REPUBLIKA.CO.ID, TEL AVIV -- Lebanon dan Israel menyetujui kerangka kerja perundingan yang dimediasi oleh Amerika Serikat (AS). Upaya ini bertujuan untuk mengakhiri perselisihan berkepanjangan di sepanjang perbatasan antara kedua pihak.
Lebanon dan Israel telah memperebutkan perbatasan darat dan laut selama beberapa dekade, yaitu di wilayah laut di tepi tiga blok energi lepas pantai Lebanon. Salah satu alasan upaya sebelumnya yang membuat pembicaraan gagal adalah kedua belah pihak tidak sepakat mengenai perbatasan mana yang akan dibahas.
Ketua Parlemen Lebanon, Nabih Berri, menyebut perbatasan darat dan laut, sedangkan Israel dan AS hanya menyebut batas laut. "Ini adalah kesepakatan kerangka kerja, bukan yang terakhir," katanya.
Berri merupakan sekutu Hizbullah dan pemimpin Syiah berpengaruh yang bertanggung jawab atas perbatasan. Dia mengatakan pembicaraan akan diadakan di bawah naungan PBB di pangkalan PBB di Naqoura dekat perbatasan dengan Israel, yang dikenal sebagai Garis Biru.
Hizbulah yang merupakan kelompok mayoritas di Lebanon mendapat dukungan penuh Iran dan dianggap Washington dianggap sebagai organisasi teroris. Hizbullah dan Israel pun merupakan musuh bebuyutan, terakhir kali berperang pada 2006.
Pengumuman perundingan ini muncul saat Lebanon menghadapi krisis terburuknya sejak perang saudara 1975-1990. Keruntuhan keuangan negara itu diperparah oleh ledakan pelabuhan besar-besaran yang menghancurkan sebagian besar kota Beirut pada bulan Agustus, menewaskan hampir 200 orang.
Menteri Energi Israel, Yuval Steinitz, mengonfirmasi kedua belah pihak akan mengadakan pembicaraan yang ditengahi AS di perbatasan maritim. Departemen Luar Negeri AS menyambut baik upaya itu dan mengatakan perlu tiga tahun diplomasi untuk mencapainya.

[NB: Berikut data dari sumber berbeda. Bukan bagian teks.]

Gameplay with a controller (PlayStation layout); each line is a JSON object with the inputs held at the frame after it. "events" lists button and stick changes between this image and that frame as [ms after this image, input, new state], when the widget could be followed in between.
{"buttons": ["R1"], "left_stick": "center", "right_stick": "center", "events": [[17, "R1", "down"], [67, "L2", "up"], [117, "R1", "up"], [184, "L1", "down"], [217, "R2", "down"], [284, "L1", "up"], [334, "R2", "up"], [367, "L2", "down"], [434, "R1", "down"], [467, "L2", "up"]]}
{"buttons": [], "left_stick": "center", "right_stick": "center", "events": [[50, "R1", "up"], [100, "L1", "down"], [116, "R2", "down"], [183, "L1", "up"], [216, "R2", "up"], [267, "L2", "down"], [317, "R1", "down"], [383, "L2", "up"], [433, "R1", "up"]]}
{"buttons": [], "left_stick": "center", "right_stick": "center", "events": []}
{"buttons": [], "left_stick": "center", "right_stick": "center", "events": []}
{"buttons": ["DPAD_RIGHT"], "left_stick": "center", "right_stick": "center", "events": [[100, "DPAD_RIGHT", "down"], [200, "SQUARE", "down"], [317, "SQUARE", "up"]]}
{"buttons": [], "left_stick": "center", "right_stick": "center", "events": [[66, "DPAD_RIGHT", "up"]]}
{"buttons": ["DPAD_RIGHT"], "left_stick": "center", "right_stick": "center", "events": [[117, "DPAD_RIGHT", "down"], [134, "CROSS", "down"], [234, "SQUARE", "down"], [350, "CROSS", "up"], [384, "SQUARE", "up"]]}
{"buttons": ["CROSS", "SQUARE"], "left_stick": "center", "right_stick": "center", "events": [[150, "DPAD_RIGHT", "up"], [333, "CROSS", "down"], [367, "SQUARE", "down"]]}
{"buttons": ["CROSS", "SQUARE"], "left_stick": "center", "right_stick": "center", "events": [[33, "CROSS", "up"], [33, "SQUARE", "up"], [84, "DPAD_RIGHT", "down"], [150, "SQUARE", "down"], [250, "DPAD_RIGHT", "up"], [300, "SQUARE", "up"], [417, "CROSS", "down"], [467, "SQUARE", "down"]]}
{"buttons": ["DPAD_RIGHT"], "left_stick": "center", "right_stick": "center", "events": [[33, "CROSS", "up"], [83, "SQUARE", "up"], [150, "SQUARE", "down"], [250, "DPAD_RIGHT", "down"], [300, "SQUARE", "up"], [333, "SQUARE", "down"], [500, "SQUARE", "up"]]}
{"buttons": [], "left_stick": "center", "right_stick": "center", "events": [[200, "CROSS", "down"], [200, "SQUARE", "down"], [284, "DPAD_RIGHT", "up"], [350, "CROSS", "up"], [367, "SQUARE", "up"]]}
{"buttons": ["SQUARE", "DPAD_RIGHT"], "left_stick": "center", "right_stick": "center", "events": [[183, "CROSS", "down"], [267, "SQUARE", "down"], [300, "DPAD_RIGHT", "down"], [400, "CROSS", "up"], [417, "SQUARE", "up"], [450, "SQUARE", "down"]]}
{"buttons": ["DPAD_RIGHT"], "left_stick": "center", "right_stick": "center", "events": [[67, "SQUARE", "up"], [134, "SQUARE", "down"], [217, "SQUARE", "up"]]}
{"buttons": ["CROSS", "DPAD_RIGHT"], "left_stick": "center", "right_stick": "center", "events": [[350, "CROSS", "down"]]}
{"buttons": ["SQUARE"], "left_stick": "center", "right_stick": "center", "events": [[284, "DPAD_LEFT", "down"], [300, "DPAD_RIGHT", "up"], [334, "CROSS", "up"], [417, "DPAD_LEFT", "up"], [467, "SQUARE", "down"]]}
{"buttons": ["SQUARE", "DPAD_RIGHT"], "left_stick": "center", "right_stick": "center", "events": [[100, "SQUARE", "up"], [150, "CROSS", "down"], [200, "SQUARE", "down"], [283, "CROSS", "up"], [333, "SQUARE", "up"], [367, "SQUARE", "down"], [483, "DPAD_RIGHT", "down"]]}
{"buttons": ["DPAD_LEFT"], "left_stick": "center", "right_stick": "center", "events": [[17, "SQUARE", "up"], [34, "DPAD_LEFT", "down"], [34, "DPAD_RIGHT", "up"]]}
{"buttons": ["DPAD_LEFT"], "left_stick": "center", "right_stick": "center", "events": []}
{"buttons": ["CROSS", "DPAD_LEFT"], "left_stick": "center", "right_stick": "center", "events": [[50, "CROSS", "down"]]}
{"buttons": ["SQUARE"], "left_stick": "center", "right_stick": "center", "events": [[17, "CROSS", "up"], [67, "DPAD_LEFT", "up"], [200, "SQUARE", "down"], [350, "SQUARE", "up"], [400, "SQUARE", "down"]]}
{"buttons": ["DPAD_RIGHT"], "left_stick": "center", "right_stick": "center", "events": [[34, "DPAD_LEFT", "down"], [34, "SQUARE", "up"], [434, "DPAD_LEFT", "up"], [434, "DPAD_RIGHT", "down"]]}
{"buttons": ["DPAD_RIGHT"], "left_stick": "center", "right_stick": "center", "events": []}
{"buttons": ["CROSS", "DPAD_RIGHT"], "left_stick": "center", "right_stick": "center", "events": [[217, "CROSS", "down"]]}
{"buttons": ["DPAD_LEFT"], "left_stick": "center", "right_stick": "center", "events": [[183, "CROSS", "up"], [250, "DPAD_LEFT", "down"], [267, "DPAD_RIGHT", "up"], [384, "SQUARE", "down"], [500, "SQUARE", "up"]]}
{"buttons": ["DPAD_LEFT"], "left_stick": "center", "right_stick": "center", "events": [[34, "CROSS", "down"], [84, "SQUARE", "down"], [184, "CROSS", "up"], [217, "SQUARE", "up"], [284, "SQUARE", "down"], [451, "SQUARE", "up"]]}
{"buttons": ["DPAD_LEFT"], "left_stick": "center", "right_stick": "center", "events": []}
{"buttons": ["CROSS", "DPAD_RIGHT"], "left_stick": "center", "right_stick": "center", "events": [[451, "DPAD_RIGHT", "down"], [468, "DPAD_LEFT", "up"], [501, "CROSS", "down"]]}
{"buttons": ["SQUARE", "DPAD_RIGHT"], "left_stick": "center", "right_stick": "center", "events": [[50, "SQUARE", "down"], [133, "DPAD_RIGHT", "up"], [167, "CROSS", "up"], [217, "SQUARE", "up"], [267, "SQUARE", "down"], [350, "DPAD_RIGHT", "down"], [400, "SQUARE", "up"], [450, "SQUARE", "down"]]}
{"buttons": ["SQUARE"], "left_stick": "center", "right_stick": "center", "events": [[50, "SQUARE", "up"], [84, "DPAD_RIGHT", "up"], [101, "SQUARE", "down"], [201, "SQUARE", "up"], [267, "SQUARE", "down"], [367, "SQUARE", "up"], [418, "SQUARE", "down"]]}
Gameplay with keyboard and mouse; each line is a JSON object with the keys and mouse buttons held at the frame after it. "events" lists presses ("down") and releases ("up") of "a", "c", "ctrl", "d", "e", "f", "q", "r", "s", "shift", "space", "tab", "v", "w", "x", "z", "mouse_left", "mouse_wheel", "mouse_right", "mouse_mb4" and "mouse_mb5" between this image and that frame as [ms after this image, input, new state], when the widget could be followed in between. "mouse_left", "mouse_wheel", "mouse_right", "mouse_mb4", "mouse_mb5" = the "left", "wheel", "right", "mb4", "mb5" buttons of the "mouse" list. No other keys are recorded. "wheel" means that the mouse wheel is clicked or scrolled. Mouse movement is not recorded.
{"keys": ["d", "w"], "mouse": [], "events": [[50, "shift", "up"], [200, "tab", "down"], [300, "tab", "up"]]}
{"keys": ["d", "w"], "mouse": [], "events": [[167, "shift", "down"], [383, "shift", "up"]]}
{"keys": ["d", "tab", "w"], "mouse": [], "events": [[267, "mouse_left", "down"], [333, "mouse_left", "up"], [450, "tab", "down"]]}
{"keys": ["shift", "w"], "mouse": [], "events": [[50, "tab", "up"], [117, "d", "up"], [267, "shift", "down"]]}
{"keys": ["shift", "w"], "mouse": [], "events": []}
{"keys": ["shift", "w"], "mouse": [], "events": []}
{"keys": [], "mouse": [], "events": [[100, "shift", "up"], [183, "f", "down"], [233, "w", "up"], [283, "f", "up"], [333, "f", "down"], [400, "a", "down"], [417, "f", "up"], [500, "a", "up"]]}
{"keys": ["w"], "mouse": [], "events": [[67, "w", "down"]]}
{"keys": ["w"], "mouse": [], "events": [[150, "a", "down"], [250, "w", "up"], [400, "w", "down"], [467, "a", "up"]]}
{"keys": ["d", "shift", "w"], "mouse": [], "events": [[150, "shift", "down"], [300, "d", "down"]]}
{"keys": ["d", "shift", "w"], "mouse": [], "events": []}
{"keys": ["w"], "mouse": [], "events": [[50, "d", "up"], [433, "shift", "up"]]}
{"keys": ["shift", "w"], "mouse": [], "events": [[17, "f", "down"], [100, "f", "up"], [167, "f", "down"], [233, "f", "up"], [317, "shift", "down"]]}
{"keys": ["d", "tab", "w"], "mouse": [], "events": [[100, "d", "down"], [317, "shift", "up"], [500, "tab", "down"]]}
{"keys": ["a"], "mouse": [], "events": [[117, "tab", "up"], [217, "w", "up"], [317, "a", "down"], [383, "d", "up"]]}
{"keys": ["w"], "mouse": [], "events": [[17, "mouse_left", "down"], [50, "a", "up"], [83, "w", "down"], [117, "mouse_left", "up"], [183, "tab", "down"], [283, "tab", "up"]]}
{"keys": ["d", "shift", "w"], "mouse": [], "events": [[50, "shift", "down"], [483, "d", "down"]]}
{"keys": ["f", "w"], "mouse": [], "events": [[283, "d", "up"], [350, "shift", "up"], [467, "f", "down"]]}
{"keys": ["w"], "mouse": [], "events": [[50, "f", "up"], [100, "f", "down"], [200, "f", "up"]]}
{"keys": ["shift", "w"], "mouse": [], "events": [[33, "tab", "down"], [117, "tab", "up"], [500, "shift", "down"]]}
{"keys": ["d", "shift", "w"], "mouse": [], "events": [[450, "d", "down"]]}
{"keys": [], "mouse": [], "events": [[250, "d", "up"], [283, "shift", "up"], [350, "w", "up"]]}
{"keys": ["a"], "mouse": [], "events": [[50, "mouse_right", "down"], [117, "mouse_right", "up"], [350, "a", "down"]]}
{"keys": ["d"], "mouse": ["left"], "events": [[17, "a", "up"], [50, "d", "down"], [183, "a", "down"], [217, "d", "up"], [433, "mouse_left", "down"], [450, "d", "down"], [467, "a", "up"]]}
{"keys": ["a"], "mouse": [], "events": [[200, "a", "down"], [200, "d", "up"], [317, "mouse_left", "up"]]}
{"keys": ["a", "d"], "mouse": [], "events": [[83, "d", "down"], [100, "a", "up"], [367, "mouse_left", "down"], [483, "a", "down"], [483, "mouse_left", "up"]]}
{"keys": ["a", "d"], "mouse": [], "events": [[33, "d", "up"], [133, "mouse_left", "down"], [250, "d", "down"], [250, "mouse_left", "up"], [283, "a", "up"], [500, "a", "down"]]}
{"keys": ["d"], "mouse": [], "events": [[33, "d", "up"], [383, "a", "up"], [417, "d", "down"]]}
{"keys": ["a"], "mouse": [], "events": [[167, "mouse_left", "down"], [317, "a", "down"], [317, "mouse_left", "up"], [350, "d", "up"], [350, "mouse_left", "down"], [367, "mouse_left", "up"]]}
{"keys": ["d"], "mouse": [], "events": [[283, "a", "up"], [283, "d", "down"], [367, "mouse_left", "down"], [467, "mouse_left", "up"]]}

Asisten Menteri Luar Negeri untuk Urusan Timur Dekat, David Schenker, menyatakan, Pembicaraan akan dimulai pada Ahad, 12 Oktober dan dia akan mewakili AS dalam negosiasi.
Selain perselisihan perbatasan laut, kedua negara tidak sepakat mengenai tembok perbatasan yang mulai dibangun Israel pada 2018. Pasukan penjaga perdamaian PBB memantau perbatasan sejak penarikan militer Israel dari Lebanon selatan pada 2000, mengakhiri pendudukan selama 22 tahun.